Today, Coworth Park, a part of the exclusive Dorchester Collection, is a 70-room luxury country house hotel, ranking amongst the finest in the country and set in 240 acres of picturesque Berkshire parkland, near to Ascot and bordering on Windsor Great Park, being just 45 minutes from Central London and 30 minutes from Heathrow airport.
Its design and décor reflects Coworth’s origins and heritage but discreetly avoids the predictable country house clichés. It is the only hotel in the United Kingdom to feature its own polo fields, managed by Guards Polo Club, offering a full programme of polo tournaments. The hotel also offers an exceptional equestrian centre, with stabling facilities for 30 horses, together with self-contained accommodation for grooms.
Coming back to the reason for our stay in this glorious locale, the McLaren Technology Centre has around 1000 people working in the main headquarters building, which is a dramatically large, almost semi-circular, glass-walled building. An integral part of the design is a series of artificial lakes – with the largest being directly opposite the semicircular building, visually completing the circle.
Adjacent is the two-storied McLaren Production Centre, where the production cars are manufactured.
The intention in setting up the centralised McLaren Technology Centre is to allow the whole team – design, development, engineering, tooling, testing, production as well as the supply chain management and the marketing, sales and after-sales – to be fully integrated.
Frank Stephenson says that it encourages interaction between the racing teams and the production people, “When the Production guys come over for lunch they see the F1 trophies. That creates the ‘I want to work here’ feel. It’s the normal thing for engineers to talk to the F1 guys. It’s like one big family – the drivers eating lunch with everyone else.”
The underground Visitor and Learning Centre, which is the starting point of our plant-tour, is connected to the main building by a walkway.
Long, immaculately white corridors and a glass lift take us to a large indoor promenade, lined on one side with historic McLaren vehicles, right from the first car Bruce McLaren learned to drive in – still in perfect working condition – to the latest Formula 1 cars.
The other side, facing the cars, is a seemingly continuous glass wall with a view of the artificial lake. Like the dual-purpose of the waters of the lake, the glass walls of the building optimise the presence of natural light to provide a comfortable working ambience, while minimising reliance on conventional energy.
It is Andy Piatek, the Manufacturing Director, himself, who leads us through the plant-tour.

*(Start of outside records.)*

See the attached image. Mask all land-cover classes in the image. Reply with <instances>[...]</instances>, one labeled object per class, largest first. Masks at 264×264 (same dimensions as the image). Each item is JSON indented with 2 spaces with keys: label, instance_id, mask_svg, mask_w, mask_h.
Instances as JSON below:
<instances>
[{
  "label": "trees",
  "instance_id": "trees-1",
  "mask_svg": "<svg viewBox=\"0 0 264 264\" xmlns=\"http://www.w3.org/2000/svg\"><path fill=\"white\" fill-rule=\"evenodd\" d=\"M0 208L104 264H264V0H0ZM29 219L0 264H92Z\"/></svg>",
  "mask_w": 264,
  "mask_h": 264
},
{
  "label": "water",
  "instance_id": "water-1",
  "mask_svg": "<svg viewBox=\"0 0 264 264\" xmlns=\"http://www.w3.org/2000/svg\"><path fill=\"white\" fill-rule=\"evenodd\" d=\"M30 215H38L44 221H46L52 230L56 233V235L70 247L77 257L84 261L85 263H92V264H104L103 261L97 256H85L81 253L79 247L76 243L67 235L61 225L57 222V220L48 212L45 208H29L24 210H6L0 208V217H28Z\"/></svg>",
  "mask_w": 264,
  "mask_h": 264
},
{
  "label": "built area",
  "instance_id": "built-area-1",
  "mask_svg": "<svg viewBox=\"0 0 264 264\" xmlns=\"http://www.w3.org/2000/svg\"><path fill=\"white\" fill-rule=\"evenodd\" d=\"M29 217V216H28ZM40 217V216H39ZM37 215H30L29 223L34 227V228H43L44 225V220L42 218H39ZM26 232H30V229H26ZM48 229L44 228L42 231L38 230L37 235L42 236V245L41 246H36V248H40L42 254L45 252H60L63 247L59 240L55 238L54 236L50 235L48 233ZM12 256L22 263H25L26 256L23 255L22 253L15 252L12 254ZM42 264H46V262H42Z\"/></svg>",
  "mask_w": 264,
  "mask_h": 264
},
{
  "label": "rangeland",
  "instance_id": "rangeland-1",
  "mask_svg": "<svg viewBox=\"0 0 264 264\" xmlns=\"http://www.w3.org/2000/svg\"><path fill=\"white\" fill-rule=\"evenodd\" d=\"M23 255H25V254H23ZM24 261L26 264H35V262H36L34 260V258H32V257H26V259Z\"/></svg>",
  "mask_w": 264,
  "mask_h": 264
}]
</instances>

There are no conveyors, no conventional noisy production machines, and no unearthly welding robots. Even the paint is applied manually by skilled workmen rather than by robotic systems. And, everything happens in almost pin-drop silence – a “reassuring hush” as McLaren themselves describe the atmosphere.
Since state-of-the-art race car technology goes into each production car, the volumes are deliberately kept low, with McLaren producing only in the range of 1500 of all cars combined annually, with each car boasting of hand-crafted fabrication and finish.
Back from the plant-tour, we have a look around the jewel in Coworth Park’s crown – The Dower House. This is a picturesque, private three-bedroom house built in 1775 and has its own dining room, lounge and kitchen and a secluded garden, with a running stream, which is home to Coworth Park’s family of swans.
Dinner that evening with the McLaren’s Tom Pryor is at Restaurant Coworth Park, located within the main Mansion House and offering fine dining, showcasing a modern outlook on classical British dishes. Indeed, an apt finale to a most interesting day spent amidst the best of English technology and manufacturing skills – all that goes into the making of the McLaren 650S Spider.